Auch die Lehrergewerkschaft Verband Bildung und Erziehung (VBE) hält eine Rückkehr zum Regelschulbetrieb für unrealistisch. "Es wird keinen flächendeckenden, vollumfänglichen Regelschulbetrieb wie vor Corona geben", sagte ihr Bundesvorsitzender Udo Beckmann der "Welt". Die Politik habe eine Illusion geweckt und etwas als realisierbar dargestellt, "was selbst bei gleichbleibend niedrigem Infektionsgeschehen nicht umgesetzt werden könnte".

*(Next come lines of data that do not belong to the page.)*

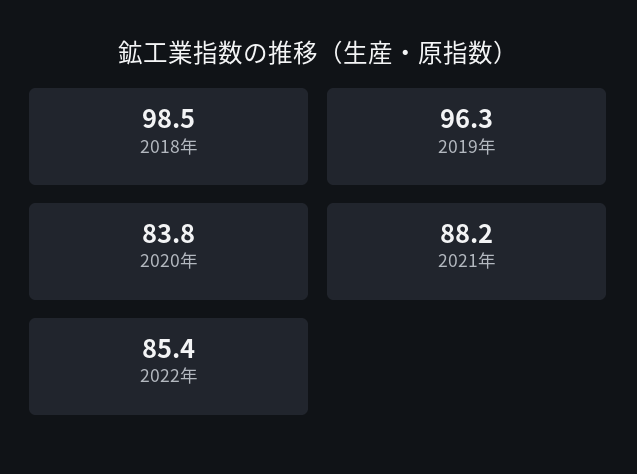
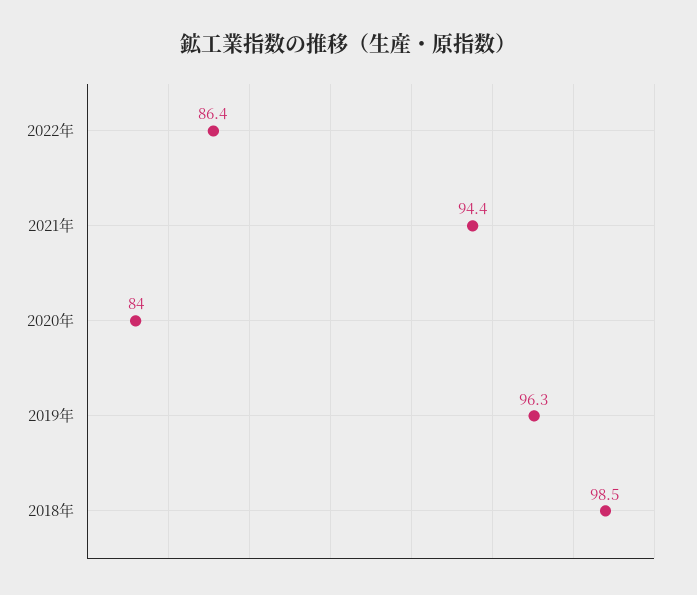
  {
    "2018年": 98.5,
    "2019年": 96.3,
-   "2020年": 83.8,
+   "2020年": 84,
-   "2021年": 88.2,
+   "2021年": 94.4,
-   "2022年": 85.4
+   "2022年": 86.4
  }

Bereits vor der Corona-Krise habe ein akuter Lehrkräftemangel geherrscht, führte Beckmann aus. "Die personellen Ressourcen reichen trotz Einstellung von Seiteneinsteigenden und der Reaktivierung älterer Lehrkräfte aus Pension und Rente nicht aus." Die bisher geplanten Hygienemaßnahmen zum Schuljahresbeginn werden dem VBE-Chef zufolge nicht ausreichen, "wenn die Gesundheit von allen an Schule Beteiligten einem nicht noch größeren Risiko ausgesetzt werden soll".

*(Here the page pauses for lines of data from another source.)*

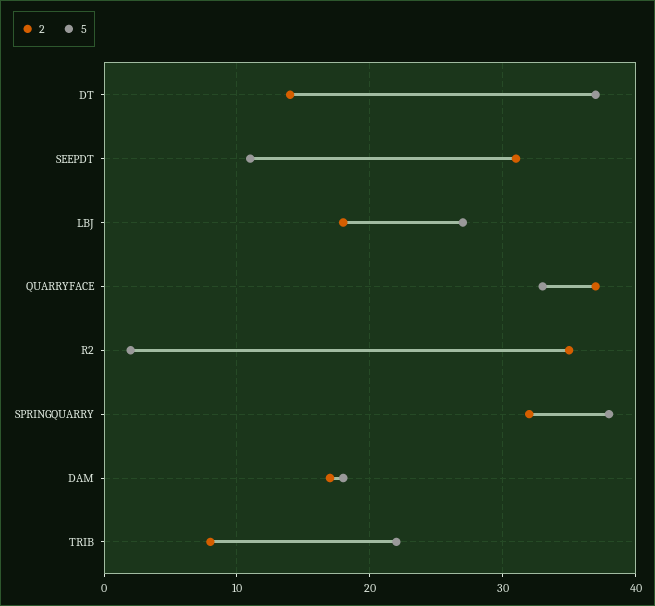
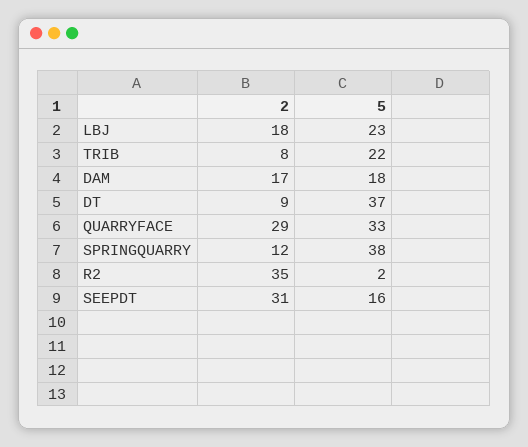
  {
    "2": {
-     "DT": 14,
+     "DT": 9,
      "SEEPDT": 31,
      "LBJ": 18,
-     "QUARRYFACE": 37,
+     "QUARRYFACE": 29,
      "R2": 35,
-     "SPRINGQUARRY": 32,
+     "SPRINGQUARRY": 12,
      "DAM": 17,
      "TRIB": 8
    },
    "5": {
      "DT": 37,
-     "SEEPDT": 11,
+     "SEEPDT": 16,
-     "LBJ": 27,
+     "LBJ": 23,
      "QUARRYFACE": 33,
      "R2": 2,
      "SPRINGQUARRY": 38,
      "DAM": 18,
      "TRIB": 22
    }
  }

Zur von mehreren Bundesländern geplanten Maskenpflicht in Schulen sagte Beckmann, diese sei schnell gefordert. Doch die Umsetzung liege dann wieder bei der Lehrkraft.
Auch die Gewerkschaft Erziehung und Wissenschaft (GEW) warnte zum Beginn des neuen Schuljahres: "Die Schulöffnungen stellen ein hohes Risiko dar." Alle Beteiligten müssten vorsichtig sein und das Abstandsgebot einhalten, sagte GEW-Chefin Marlis Tepe der "Passauer Neuen Presse".
Grundsätzlich sei es zwar gut, dass es wieder losgehe, sagte die Gewerkschafterin weiter. Bildung sei ein hohes Gut und es sei wichtig, dass Kinder und Jugendliche wieder in die Schule gehen könnten. Aber: "Die Schulen geraten jetzt beim Start im Regelbetrieb in eine schwierige Situation." Sie befürchte, dass es in "manchen Schulen" keinen normalen Regelbetrieb geben könne.
Laut Tepe wäre es besser gewesen, wenn die Gesundheitsämter vorab alle Schulen hätten begutachten und deren Hygienepläne prüfen können. Dabei hätten Fragen geklärt werden müssen wie "Sind die Räume groß genug?" oder "Kann ausreichend gelüftet werden?".